§ **DATASET EXCERPTS**
┄┄┄┄┄┄┄┄┄┄
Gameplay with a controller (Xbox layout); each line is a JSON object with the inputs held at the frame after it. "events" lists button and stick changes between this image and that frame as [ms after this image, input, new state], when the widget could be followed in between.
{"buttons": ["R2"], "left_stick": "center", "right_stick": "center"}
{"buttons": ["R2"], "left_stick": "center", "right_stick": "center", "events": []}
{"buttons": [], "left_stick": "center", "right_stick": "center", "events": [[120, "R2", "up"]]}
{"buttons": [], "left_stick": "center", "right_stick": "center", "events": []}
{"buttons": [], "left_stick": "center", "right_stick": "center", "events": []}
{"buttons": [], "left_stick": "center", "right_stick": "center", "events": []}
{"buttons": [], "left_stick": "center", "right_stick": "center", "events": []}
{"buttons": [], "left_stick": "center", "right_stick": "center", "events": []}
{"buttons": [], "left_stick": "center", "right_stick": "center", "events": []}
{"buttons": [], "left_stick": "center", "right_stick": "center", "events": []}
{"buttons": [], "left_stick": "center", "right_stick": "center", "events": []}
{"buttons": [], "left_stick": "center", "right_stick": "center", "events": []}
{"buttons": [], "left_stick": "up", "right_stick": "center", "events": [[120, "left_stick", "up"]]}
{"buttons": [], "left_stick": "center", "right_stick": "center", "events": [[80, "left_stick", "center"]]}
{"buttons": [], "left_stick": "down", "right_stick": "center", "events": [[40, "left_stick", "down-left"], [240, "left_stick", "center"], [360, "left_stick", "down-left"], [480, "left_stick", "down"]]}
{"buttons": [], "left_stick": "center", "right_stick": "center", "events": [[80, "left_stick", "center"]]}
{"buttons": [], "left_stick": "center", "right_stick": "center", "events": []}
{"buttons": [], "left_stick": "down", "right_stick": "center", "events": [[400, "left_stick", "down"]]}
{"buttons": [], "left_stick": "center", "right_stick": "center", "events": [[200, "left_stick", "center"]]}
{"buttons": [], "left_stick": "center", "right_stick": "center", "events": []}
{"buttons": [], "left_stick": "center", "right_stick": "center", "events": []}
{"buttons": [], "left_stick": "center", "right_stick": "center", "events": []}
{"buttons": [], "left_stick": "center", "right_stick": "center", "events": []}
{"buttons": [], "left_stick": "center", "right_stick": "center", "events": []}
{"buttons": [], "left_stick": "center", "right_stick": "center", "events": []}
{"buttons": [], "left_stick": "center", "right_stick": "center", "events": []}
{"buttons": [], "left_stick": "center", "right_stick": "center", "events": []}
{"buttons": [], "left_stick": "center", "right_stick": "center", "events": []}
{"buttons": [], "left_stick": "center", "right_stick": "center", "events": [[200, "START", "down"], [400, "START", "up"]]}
┄┄┄┄┄┄┄┄┄┄
§ **TASK BRIEF**
Every record above needs to be given again exactly.

§ **THE COMPLETED TASK**
Gameplay with a controller (Xbox layout); each line is a JSON object with the inputs held at the frame after it. "events" lists button and stick changes between this image and that frame as [ms after this image, input, new state], when the widget could be followed in between.
{"buttons": ["R2"], "left_stick": "center", "right_stick": "center"}
{"buttons": ["R2"], "left_stick": "center", "right_stick": "center", "events": []}
{"buttons": [], "left_stick": "center", "right_stick": "center", "events": [[120, "R2", "up"]]}
{"buttons": [], "left_stick": "center", "right_stick": "center", "events": []}
{"buttons": [], "left_stick": "center", "right_stick": "center", "events": []}
{"buttons": [], "left_stick": "center", "right_stick": "center", "events": []}
{"buttons": [], "left_stick": "center", "right_stick": "center", "events": []}
{"buttons": [], "left_stick": "center", "right_stick": "center", "events": []}
{"buttons": [], "left_stick": "center", "right_stick": "center", "events": []}
{"buttons": [], "left_stick": "center", "right_stick": "center", "events": []}
{"buttons": [], "left_stick": "center", "right_stick": "center", "events": []}
{"buttons": [], "left_stick": "center", "right_stick": "center", "events": []}
{"buttons": [], "left_stick": "up", "right_stick": "center", "events": [[120, "left_stick", "up"]]}
{"buttons": [], "left_stick": "center", "right_stick": "center", "events": [[80, "left_stick", "center"]]}
{"buttons": [], "left_stick": "down", "right_stick": "center", "events": [[40, "left_stick", "down-left"], [240, "left_stick", "center"], [360, "left_stick", "down-left"], [480, "left_stick", "down"]]}
{"buttons": [], "left_stick": "center", "right_stick": "center", "events": [[80, "left_stick", "center"]]}
{"buttons": [], "left_stick": "center", "right_stick": "center", "events": []}
{"buttons": [], "left_stick": "down", "right_stick": "center", "events": [[400, "left_stick", "down"]]}
{"buttons": [], "left_stick": "center", "right_stick": "center", "events": [[200, "left_stick", "center"]]}
{"buttons": [], "left_stick": "center", "right_stick": "center", "events": []}
{"buttons": [], "left_stick": "center", "right_stick": "center", "events": []}
{"buttons": [], "left_stick": "center", "right_stick": "center", "events": []}
{"buttons": [], "left_stick": "center", "right_stick": "center", "events": []}
{"buttons": [], "left_stick": "center", "right_stick": "center", "events": []}
{"buttons": [], "left_stick": "center", "right_stick": "center", "events": []}
{"buttons": [], "left_stick": "center", "right_stick": "center", "events": []}
{"buttons": [], "left_stick": "center", "right_stick": "center", "events": []}
{"buttons": [], "left_stick": "center", "right_stick": "center", "events": []}
{"buttons": [], "left_stick": "center", "right_stick": "center", "events": [[200, "START", "down"], [400, "START", "up"]]}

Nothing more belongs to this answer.